Globe for All A Midsummer Night’s Dream

Globe for All A Midsummer Night's Dream program coverWe went to the Central Library downtown to see A Midsummer Night’s Dream, staged by Globe for All. This wonderful program brings Shakespeare’s plays out of the theatre and into the community, with free live productions at resource centers, libraries, schools, and prisons. We’ve been going as a family since the program started five years ago, and word seems to be getting out – we were glad we arrived early to get a place in line because the seating is first-come-first-choose.

One remarkable thing about this experience, is our teenager opted to postpone for an hour or two a movie with a friend so he could join us. That’s worth repeating: our teenager delayed seeing Venom with a friend so he could go with his parents to a live Shakespeare play!

Then again, he was familiar with the play and knew it was a fun one. He’d studied it in school a few years ago, and we’d seen A Midsummer Night’s Dream at City College last year.

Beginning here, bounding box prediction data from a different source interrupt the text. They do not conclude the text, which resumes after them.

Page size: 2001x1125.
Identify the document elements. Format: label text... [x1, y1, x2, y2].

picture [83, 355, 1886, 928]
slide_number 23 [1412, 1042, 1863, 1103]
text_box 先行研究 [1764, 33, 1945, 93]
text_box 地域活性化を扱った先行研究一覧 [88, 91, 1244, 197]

The Globe For All production was almost an exact opposite of that production, with an open stage surrounded by the audience, minimalist staging, and professional actors drawn largely from The Old Globe/USD MFA program.

Globe for All stages its shows so the audience, particularly the first two rows and the children’s seating area on the floor right in front, are very much part of the performance. Characters run through the aisles and rows, engage with audience members, and invite responses. With minimal stage dressing, timely improvisation (staged or not), and lots of audience interaction, Globe for All shows always feel to me like how an actual Elizabethan theatre-going experience might have felt.

Before the performance, the cast and crew went about their business dressed in long-sleeved two-toned work t-shirts emblazoned with “Mechanical” and a faux worker’s union logo for GFA18.

Nine actors played 21 roles, which made for fun doubling and tripling options (Hippolyta/Puck, Demetrius/Snout/Cobweb). Most multiple roles seemed to have enough separation in character and timing (Egeus/Peter Quince, for instance) that it didn’t feel like we were watching a quick-change show. Some were more challenging. Theseus/Bottom, for instance, were well separated right up to the nuptial play, when Theseus escorted Hippolyta to a seat in the audience, slipped away, and Bottom quickly joined the company center-stage. That eliminated the heckling, which I missed, but shifted the focus to the mechanicals and their labors. At the end of their show, Hippolyta delivered the first part of Theseus’ lines, gracefully dismissing the need for an epilogue, before Theseus rejoined her with a straight-faced “what’d I miss?”

We were very glad to have not missed this energetic and fun-filled production. There are several more performances, all free and many open to the public, including the final two performances at The Old Globe Festival Theatre in Balboa Park.